Un primo non-fatto è l’esistenza di un documento che proibirebbe o limiterebbe la Messa tradizionale. Questo documento, di cui ha parlato per primo Rorate Coeli, e su cui Messainlatino, ha fatto accurate indagini, sembra si trovi in un cassetto del Dicastero per il Culto, forse da oltre un anno, senza che Papa Francesco abbia mai manifestato l’intenzione di firmarlo. Sarebbe forse meglio a questo punto discuterne quando il documento uscirà dal cassetto.
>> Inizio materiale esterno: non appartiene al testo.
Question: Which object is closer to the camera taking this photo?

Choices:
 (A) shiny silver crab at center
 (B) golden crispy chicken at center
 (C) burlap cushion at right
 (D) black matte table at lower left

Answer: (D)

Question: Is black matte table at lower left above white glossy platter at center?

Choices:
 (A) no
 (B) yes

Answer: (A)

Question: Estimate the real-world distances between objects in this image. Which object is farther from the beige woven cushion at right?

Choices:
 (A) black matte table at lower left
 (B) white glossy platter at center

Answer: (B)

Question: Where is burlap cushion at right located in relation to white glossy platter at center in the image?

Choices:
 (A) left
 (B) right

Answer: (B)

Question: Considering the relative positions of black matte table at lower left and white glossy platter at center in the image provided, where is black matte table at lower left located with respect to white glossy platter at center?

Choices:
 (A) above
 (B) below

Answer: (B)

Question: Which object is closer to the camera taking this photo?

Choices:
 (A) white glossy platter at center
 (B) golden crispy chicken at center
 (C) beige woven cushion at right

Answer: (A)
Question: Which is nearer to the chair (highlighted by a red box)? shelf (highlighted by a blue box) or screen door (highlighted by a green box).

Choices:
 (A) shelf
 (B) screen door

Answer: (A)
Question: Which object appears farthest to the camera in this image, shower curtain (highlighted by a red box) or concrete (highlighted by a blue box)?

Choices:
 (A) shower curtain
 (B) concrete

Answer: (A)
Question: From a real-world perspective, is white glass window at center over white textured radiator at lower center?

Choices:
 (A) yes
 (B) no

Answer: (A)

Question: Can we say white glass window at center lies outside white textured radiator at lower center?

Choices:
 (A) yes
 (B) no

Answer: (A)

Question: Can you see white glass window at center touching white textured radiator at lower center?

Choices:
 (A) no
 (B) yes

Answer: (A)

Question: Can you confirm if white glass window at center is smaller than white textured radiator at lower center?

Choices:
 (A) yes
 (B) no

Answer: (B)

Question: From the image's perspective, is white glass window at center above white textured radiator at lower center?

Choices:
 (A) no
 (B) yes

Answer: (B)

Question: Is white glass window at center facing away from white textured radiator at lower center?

Un altro non-fatto è la possibilità di consacrazioni episcopali senza mandato pontificio da parte della Fraternità San Pio X. L’ipotesi è stata avanzata dal superiore del Distretto francese della Fraternità, ma il Superiore dell’Istituto, don Davide Pagliarani, nel corso delle Assisi del Mouvement per la Jeunesse Catholique de France, svoltosi a Chateauroux il 29-30 giugno, ha affermato che l’iniziativa, pur non potendo essere esclusa a priori, non è all’ordine del giorno. Anche in questo caso, dunque, meglio discuterne quando sarà il momento.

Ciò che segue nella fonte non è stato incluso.